Wreszcie patrząc na to, jakie inwestycje są realizowane, łatwo zgadnąć, kto u nas rządzi. I tak za czasów PO mocno stawiano na drogę S6 Trójmiasto – Szczecin (Pomorze to głównie wyborcy Platformy), za rządów PiS zyskała na znaczeniu S19 na wschodzie (np. Lublin – Białystok), która jest w przygotowaniu.
Mimo że ogólny bilans budowy autostrad trudno postrzegać inaczej niż pozytywnie, to jednak równie trudno się pozbyć pewnego uczucia niedosytu. Zrobiliśmy dużo, ale pewne rzeczy można było zrobić lepiej, byśmy jako społeczność skorzystali z nich bardziej. Chociażby budując więcej węzłów drogowych, tak aby z szybszego rozwoju korzystało więcej gmin.
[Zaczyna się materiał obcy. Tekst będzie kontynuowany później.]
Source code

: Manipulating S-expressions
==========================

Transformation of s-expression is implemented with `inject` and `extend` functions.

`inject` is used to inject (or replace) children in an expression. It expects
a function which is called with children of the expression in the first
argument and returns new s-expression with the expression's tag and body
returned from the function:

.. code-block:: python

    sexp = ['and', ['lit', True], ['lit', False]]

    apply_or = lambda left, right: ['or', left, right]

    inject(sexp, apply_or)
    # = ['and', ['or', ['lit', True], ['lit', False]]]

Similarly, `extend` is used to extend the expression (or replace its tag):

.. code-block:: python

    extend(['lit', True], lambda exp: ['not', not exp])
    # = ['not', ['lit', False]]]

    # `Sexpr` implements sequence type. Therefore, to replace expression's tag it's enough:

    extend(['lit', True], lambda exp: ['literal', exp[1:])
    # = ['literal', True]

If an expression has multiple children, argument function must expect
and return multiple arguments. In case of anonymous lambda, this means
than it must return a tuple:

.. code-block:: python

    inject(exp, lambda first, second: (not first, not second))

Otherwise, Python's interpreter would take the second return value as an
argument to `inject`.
Na obowiązujący "Program Budowy Dróg Krajowych na lata 2014–2023 (z perspektywą do 2025 r.)" mamy wydać ponad 130 mld zł. Zapewne będzie to więcej. Wtedy siatka powinna zostać domknięta, a różnice w potencjale rozwoju między gminami znów się zmniejszą.
A wtedy coraz bardziej będziemy się zmagać z problemem utrzymania dobrej infrastruktury. Ten kłopot mają nasi zachodni sąsiedzi, którzy m.in. z braku wystarczających środków na utrzymanie dróg wprowadzają opłaty za ich używanie. Realnie patrząc, także w Polsce w przyszłości można się spodziewać coraz większej liczby płatnych odcinków. Bo o ile do zbudowania infrastruktury nad Wisłą mocno dołożyła się Unia Europejska, o tyle już za jej utrzymanie płacić będziemy sami.